Training Tutorial#

Note

Example config yaml files are provided in the GitHub repository example.

During the process of using TACE, what you need to do is to modify the default yaml files we provide instead of writing a new one yourself.

Be aware that Python’s None must be written as null in YAML format.
Bool values are recommended to be written as true or false in YAML format.
Not all fields in the YAML file are allowed to be omitted. We recommend using the official input file as much as possible and making only minimal modifications.

Once you have prepared the input files, you can start training using the command:

tace-train -cn tace.yaml

For inference, and usage of other scripts, please refer to the scripts documentation: Scripts

Input Files#

At least two types of input files are required for training:

tace.yaml specify the model architecture, optimizer, scheduler, and other training parameters.
train/valid/test sets provide the atomic structures and corresponding reference data for training.

The training set is mandatory.
The validation set and test set are optional.

YAML Configuration#

The configuration file of TACE is organized into different fields. All other parameters must be placed under these fields.

defaults: resume_from_model: finetune_from_model: misc: logger: trainer: callbacks: dataset: optimizer: scheduler: synth_metric: loss: model:

Field Descriptions#

defaults (Hydra feature) If you are not familiar with Hydra, you can safely ignore this field and keep the default configuration. We will not cover it here.
resume_from_model Path to a previously saved checkpoint. The model specified here must end with .ckpt and must be a model saved using lightning.pytorch.callbacks.ModelCheckpoint. If this field is provided, training will automatically resume from the given checkpoint instead of starting from scratch.
finetune_from_model Path to a pretrained model. You can use either your own trained model or TACE’s pretrained model we provide for fine-tuning. The filename must end with .pt, .pth, or .ckpt.
misc Miscellaneous options that control settings of the experiment.
logger Specifies the logger to use, such as wandb or tensorboard. If you are already using the WandB logger added in the default field it has already been specified in the logger file, then you do not need to set this field again.
trainer This section directly corresponds to an instance of PyTorch Lightning’s Trainer.
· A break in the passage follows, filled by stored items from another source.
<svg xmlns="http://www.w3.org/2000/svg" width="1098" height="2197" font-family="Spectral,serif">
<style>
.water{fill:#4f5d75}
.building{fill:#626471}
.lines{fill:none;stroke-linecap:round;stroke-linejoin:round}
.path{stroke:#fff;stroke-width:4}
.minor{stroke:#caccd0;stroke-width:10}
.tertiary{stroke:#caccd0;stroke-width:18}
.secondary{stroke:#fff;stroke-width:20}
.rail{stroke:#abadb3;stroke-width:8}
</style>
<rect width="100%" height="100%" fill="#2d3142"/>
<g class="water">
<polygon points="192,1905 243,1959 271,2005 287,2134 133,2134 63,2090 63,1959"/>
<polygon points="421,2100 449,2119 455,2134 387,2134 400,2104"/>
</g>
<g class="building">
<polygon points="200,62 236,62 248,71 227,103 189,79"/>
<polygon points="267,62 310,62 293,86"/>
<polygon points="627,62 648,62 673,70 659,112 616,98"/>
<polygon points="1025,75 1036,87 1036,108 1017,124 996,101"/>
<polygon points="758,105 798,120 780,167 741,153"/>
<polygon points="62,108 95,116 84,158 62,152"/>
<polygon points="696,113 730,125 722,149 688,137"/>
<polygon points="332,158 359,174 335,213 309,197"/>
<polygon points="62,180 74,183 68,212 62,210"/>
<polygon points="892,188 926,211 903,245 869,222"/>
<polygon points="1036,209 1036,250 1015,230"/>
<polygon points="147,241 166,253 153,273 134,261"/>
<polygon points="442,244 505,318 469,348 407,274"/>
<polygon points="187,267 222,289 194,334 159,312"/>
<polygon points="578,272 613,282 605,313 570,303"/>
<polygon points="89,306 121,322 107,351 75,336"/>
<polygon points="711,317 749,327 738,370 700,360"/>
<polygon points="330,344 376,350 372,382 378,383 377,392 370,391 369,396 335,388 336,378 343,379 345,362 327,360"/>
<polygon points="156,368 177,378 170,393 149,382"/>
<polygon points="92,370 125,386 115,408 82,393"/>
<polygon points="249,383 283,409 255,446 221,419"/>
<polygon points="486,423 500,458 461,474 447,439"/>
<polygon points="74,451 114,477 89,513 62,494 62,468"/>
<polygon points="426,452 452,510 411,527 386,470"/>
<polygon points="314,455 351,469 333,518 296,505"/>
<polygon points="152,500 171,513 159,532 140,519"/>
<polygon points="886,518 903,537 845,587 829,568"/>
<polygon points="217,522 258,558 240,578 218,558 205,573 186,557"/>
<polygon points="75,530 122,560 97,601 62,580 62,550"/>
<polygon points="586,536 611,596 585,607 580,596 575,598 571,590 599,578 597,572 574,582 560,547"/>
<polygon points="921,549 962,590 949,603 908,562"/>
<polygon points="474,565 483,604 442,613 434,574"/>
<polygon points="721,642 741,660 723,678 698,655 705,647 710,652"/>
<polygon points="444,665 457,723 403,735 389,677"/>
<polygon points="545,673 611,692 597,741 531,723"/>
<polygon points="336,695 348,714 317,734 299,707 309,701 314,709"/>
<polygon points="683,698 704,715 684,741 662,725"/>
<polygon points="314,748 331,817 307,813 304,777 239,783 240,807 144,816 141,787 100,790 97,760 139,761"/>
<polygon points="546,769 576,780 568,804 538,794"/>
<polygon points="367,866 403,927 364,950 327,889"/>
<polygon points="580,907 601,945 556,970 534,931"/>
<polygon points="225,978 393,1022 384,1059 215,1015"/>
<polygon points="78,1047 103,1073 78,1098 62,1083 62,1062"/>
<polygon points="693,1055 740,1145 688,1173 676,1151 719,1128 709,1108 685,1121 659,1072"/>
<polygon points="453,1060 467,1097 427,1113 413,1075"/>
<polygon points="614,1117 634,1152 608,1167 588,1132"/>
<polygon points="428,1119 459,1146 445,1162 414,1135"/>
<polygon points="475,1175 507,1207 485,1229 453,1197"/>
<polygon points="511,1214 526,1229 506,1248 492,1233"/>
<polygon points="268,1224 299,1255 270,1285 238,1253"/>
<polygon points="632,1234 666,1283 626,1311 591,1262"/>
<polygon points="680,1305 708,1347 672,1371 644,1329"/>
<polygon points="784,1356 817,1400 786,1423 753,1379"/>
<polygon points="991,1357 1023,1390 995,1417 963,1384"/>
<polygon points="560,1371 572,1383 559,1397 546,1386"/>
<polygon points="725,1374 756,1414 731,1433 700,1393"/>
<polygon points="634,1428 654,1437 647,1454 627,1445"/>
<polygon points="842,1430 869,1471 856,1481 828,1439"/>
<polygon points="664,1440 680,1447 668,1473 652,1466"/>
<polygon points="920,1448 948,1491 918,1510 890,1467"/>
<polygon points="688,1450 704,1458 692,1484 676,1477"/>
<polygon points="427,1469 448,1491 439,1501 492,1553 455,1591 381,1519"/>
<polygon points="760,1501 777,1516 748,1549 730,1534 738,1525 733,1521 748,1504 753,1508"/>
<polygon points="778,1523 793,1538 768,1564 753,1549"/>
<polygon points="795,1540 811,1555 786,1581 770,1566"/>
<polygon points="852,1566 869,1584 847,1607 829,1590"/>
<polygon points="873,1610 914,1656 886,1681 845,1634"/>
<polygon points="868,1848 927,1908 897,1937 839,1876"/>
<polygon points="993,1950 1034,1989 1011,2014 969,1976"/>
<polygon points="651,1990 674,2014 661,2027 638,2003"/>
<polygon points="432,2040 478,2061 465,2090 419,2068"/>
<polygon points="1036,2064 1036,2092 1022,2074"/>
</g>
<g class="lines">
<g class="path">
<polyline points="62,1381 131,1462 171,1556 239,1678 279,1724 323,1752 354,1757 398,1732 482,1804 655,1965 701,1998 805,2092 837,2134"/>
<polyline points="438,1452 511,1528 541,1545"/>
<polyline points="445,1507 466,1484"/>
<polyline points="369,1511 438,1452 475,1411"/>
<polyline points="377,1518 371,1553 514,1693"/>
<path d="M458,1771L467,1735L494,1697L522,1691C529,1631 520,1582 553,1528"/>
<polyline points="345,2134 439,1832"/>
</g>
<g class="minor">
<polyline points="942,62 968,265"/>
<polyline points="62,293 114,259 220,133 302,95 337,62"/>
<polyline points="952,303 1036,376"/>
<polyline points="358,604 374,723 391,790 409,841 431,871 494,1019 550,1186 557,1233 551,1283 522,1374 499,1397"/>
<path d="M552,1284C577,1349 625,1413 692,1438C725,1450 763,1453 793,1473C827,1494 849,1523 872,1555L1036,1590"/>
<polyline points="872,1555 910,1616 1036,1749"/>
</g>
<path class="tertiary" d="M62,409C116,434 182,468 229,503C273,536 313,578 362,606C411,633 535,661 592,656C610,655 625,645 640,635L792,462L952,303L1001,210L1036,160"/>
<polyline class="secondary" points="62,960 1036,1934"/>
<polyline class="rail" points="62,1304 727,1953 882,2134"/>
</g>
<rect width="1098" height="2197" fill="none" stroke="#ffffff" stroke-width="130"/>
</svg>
All arguments accepted by Trainer can be specified here.
callbacks Functions executed during training, e.g., checkpointing, early stopping, learning rate monitoring, EMA, SWA, etc.
dataset Defines paths and formats of training/validation/test data and dataloader.
optimizer Optimizer configuration (e.g., Adam, AdamW, Muon, SOAP), with parameters like learning rate and weight decay.
scheduler Learning rate scheduler (e.g., ReduceLROnPlateau, CosineAnnealingLR, WSD). Defines how the learning rate changes during training.
synth_metric You can define a custom metric by assigning your own weights to different validation-set errors. This metric can then be used for early stopping, learning-rate scheduling, and similar training controls.
loss Specifies the loss function. (Mainly uses tace.utils.loss.NormalLoss; for other advanced loss functions, refer to the specific documentation.)
model Specifies which model and model architecture parameters to use.

For detailed parameters in every field, see below:

Detailed hyper-parameter description for each field.

Dataset Format#

Now, we support:

Any file readable by ase.io.read.
ASE database files (.db) created with ase.db.
Fair aselmdb (.aselmdb) created with ase.db.

For large datasets, we support preprocessing and graph construction in advance using the tace-graph command Scripts

Output Files#

During training, TACE automatically generates several directories and files to organize results and logs:

checkpoints_epoch/ Stores trained model checkpoints, these files can be used to resume training, inference or test.
outputs/ Contains standard output files, such as training logs and evaluation summaries.
lightning_logs or wandb_logs/ Logs experiment metrics and training progress if using the Weights & Biases logger. Other logging backends can also be used.
statistics_0.yaml, statistics_1.yaml … Stores statistical information about the training set, such as RMS information of forces. If you are using multi-head or multi-fidelity training, multiple statistics files will be generated for each computation fidelity_idx.

These statistics are computed before each training starting. However, if the file already exists in the current directory, the computation will be skipped and the existing file will be read instead. This means you can modify the statistical information manually if needed.
_tace.yaml A full copy of the configuration file used for this run, which ensures reproducibility of the experiment.

Note

Automatically reading the statistics is equivalent to running the dataloader once in advance, which may sometimes cause subtle effects, though in most cases these can be ignored.